And, here is our utput:

$ poolballs
Testing the poolball class
We have a new ball of radius 5

All we have done so far is to set up C++ so it can create a contianer to hold information about each PoolBall object we create. The actual creation is done in a data declaration statement, identical to those you have used to set up standard data types in your code.

Notice the new notation we use to get at that radius value. The object name followed by a dot and another name accesses attributes within the object container. In this example, we are allowing the outside world to access this value.

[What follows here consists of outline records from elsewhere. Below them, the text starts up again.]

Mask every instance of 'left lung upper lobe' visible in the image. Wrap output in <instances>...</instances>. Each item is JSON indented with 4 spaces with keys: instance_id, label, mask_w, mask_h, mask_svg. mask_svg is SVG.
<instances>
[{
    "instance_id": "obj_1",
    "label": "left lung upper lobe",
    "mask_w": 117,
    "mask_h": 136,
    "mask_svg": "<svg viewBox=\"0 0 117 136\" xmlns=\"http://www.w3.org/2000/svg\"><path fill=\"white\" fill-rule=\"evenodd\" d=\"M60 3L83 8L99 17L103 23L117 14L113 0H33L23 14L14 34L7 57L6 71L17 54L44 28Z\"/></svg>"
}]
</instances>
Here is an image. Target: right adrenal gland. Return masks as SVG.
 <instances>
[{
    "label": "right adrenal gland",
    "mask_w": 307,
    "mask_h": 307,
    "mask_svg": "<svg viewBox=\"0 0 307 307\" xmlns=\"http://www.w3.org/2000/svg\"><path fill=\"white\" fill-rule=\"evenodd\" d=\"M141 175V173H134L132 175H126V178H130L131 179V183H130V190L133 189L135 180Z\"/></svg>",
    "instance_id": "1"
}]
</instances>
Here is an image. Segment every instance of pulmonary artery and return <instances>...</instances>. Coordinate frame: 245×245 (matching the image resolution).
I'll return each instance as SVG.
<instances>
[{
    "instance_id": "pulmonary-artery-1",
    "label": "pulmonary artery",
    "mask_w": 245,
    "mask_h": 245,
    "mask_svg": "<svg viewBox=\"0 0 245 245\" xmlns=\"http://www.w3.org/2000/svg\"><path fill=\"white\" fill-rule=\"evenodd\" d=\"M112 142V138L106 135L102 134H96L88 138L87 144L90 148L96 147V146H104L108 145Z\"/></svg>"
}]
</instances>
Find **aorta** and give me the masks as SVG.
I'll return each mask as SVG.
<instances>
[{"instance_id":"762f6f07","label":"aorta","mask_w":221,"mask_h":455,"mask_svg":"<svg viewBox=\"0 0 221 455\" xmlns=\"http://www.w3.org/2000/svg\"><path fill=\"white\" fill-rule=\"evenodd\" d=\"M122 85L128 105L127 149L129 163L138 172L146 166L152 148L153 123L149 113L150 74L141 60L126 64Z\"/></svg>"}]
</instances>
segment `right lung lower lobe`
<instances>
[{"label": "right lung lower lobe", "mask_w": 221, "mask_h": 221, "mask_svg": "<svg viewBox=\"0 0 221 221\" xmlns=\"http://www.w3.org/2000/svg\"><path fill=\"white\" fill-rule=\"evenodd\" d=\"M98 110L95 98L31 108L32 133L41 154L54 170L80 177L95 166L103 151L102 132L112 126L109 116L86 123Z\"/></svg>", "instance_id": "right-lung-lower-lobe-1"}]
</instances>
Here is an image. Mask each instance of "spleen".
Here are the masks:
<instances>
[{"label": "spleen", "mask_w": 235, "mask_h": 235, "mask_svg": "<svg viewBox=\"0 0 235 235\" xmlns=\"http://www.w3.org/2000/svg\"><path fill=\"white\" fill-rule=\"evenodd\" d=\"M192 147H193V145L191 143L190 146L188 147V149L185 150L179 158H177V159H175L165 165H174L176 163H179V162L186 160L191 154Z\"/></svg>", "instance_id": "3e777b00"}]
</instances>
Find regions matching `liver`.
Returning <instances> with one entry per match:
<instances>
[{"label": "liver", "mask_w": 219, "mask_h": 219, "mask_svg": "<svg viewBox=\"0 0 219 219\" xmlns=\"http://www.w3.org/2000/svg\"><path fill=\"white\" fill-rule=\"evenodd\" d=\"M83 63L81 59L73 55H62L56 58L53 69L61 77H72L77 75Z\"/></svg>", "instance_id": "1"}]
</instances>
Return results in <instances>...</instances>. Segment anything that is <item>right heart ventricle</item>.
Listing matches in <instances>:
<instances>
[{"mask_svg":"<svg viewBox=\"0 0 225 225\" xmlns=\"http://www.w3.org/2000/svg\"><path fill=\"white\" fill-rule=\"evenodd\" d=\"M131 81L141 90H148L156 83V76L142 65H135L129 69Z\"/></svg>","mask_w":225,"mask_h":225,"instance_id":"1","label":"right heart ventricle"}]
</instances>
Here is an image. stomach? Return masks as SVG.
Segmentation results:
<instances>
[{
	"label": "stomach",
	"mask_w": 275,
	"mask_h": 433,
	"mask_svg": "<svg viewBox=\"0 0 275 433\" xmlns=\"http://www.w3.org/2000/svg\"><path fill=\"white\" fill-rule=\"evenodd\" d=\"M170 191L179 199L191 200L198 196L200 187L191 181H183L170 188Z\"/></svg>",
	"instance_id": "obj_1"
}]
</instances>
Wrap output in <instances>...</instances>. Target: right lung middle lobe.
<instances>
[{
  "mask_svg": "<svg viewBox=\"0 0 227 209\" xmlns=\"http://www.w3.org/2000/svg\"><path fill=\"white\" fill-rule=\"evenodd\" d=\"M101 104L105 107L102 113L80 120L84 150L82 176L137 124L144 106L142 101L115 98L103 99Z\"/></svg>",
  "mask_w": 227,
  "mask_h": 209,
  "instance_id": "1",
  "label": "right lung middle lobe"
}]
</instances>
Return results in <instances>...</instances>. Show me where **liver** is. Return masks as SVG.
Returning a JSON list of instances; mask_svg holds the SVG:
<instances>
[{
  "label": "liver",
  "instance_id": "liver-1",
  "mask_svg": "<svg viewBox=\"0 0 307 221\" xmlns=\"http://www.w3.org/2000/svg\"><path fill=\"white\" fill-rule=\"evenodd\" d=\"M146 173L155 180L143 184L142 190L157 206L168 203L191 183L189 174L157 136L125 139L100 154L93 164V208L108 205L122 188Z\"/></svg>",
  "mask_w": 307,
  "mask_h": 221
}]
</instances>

Here is the result of that:

#include <iostream>

#include "poolball.h"

int main(int argc, char ** argv) {
    PoolBall ball;

    std::cout << "Testing the poolball class" << std::endl;
    ball.radius = 10;
    std::cout << "We have a new ball of radius " << ball.radius << std::endl;
}

Now, we see this:

Testing the poolball class
We have a new ball of radius 10

If this is not what you want, you can keet this from happening by restricting access to this particular attribute. However, in doing so, we also prevent getting access to the radius of the ball, unless we provide a method that can access that attribute. That needs a few changes.

Controlling Access to Object Attributes

Here is the change we need in our header file:

#ifndef POOLBALL_H
#define POOLBALL_H

class PoolBall {
    private:
        int radius = 5;
    public:
        int getRadius(void);
};

#endif

Now, we have set up a method that can get at the radius, but no one outside of the object itself can modify that attribute.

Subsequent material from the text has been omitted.